Stored data entries:
*** Block opens ***
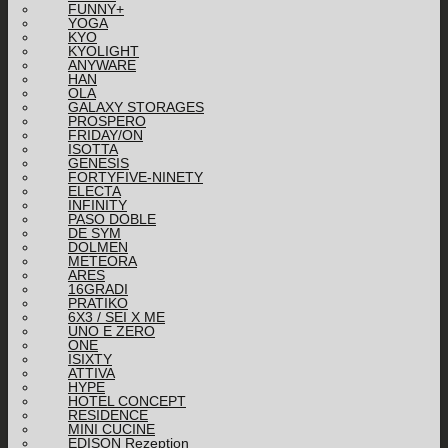
FUNNY+
YOGA
KYO
KYOLIGHT
ANYWARE
HAN
OLA
GALAXY STORAGES
PROSPERO
FRIDAY/ON
ISOTTA
GENESIS
FORTYFIVE-NINETY
ELECTA
INFINITY
PASO DOBLE
DE SYM
DOLMEN
METEORA
ARES
16GRADI
PRATIKO
6X3 / SEI X ME
UNO E ZERO
ONE
ISIXTY
ATTIVA
HYPE
HOTEL CONCEPT
RESIDENCE
MINI CUCINE
EDISON Rezeption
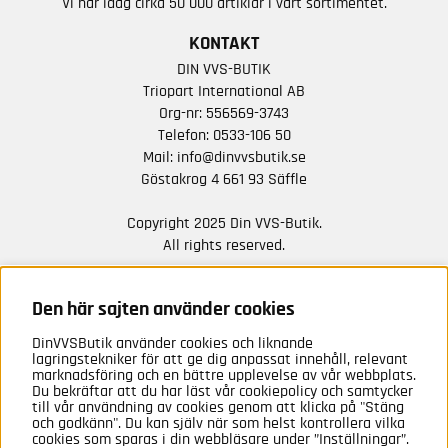
Vi har idag cirka 50 000 artiklar i vårt sortimentet.
KONTAKT
DIN VVS-BUTIK
Triopart International AB
Org-nr: 556569-3743
Telefon:
0533-106 50
Mail:
info@dinvvsbutik.se
Göstakrog 4 661 93 Säffle
Copyright 2025 Din VVS-Butik.
All rights reserved.
HÅLL DIG UPPDATERAD MED ERBJUDANDEN OCH
NYHETER FRÅN OSS
Den här sajten använder cookies
DinVVSButik använder cookies och liknande
Anmäl mig
lagringstekniker för att ge dig anpassat innehåll, relevant
marknadsföring och en bättre upplevelse av vår webbplats.
Du bekräftar att du har läst vår cookiepolicy och samtycker
till vår användning av cookies genom att klicka på "Stäng
och godkänn". Du kan själv när som helst kontrollera vilka
cookies som sparas i din webbläsare under ”Inställningar”.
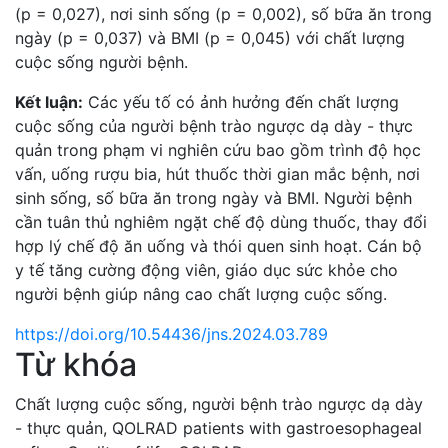
(p = 0,027), nơi sinh sống (p = 0,002), số bữa ăn trong
ngày (p = 0,037) và BMI (p = 0,045) với chất lượng
cuộc sống người bệnh.
Kết luận:
Các yếu tố có ảnh hưởng đến chất lượng
cuộc sống của người bệnh trào ngược dạ dày - thực
quản trong phạm vi nghiên cứu bao gồm trình độ học
vấn, uống rượu bia, hút thuốc thời gian mắc bệnh, nơi
sinh sống, số bữa ăn trong ngày và BMI. Người bệnh
cần tuân thủ nghiêm ngặt chế độ dùng thuốc, thay đổi
hợp lý chế độ ăn uống và thói quen sinh hoạt. Cán bộ
y tế tăng cường động viên, giáo dục sức khỏe cho
người bệnh giúp nâng cao chất lượng cuộc sống.
https://doi.org/10.54436/jns.2024.03.789
Từ khóa
Chất lượng cuộc sống
,
người bệnh trào ngược dạ dày
- thực quản
,
QOLRAD
patients with gastroesophageal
*** Block closes ***
# [Task item]
Reproduce every record above exactly, omitting the pictures.

# [Finished exercise]
FUNNY+
YOGA
KYO
KYOLIGHT
ANYWARE
HAN
OLA
GALAXY STORAGES
PROSPERO
FRIDAY/ON
ISOTTA
GENESIS
FORTYFIVE-NINETY
ELECTA
INFINITY
PASO DOBLE
DE SYM
DOLMEN
METEORA
ARES
16GRADI
PRATIKO
6X3 / SEI X ME
UNO E ZERO
ONE
ISIXTY
ATTIVA
HYPE
HOTEL CONCEPT
RESIDENCE
MINI CUCINE
EDISON Rezeption
Vi har idag cirka 50 000 artiklar i vårt sortimentet.
KONTAKT
DIN VVS-BUTIK
Triopart International AB
Org-nr: 556569-3743
Telefon:
0533-106 50
Mail:
info@dinvvsbutik.se
Göstakrog 4 661 93 Säffle
Copyright 2025 Din VVS-Butik.
All rights reserved.
HÅLL DIG UPPDATERAD MED ERBJUDANDEN OCH
NYHETER FRÅN OSS
Den här sajten använder cookies
DinVVSButik använder cookies och liknande
Anmäl mig
lagringstekniker för att ge dig anpassat innehåll, relevant
marknadsföring och en bättre upplevelse av vår webbplats.
Du bekräftar att du har läst vår cookiepolicy och samtycker
till vår användning av cookies genom att klicka på "Stäng
och godkänn". Du kan själv när som helst kontrollera vilka
cookies som sparas i din webbläsare under ”Inställningar”.
(p = 0,027), nơi sinh sống (p = 0,002), số bữa ăn trong
ngày (p = 0,037) và BMI (p = 0,045) với chất lượng
cuộc sống người bệnh.
Kết luận:
Các yếu tố có ảnh hưởng đến chất lượng
cuộc sống của người bệnh trào ngược dạ dày - thực
quản trong phạm vi nghiên cứu bao gồm trình độ học
vấn, uống rượu bia, hút thuốc thời gian mắc bệnh, nơi
sinh sống, số bữa ăn trong ngày và BMI. Người bệnh
cần tuân thủ nghiêm ngặt chế độ dùng thuốc, thay đổi
hợp lý chế độ ăn uống và thói quen sinh hoạt. Cán bộ
y tế tăng cường động viên, giáo dục sức khỏe cho
người bệnh giúp nâng cao chất lượng cuộc sống.
https://doi.org/10.54436/jns.2024.03.789
Từ khóa
Chất lượng cuộc sống
,
người bệnh trào ngược dạ dày
- thực quản
,
QOLRAD
patients with gastroesophageal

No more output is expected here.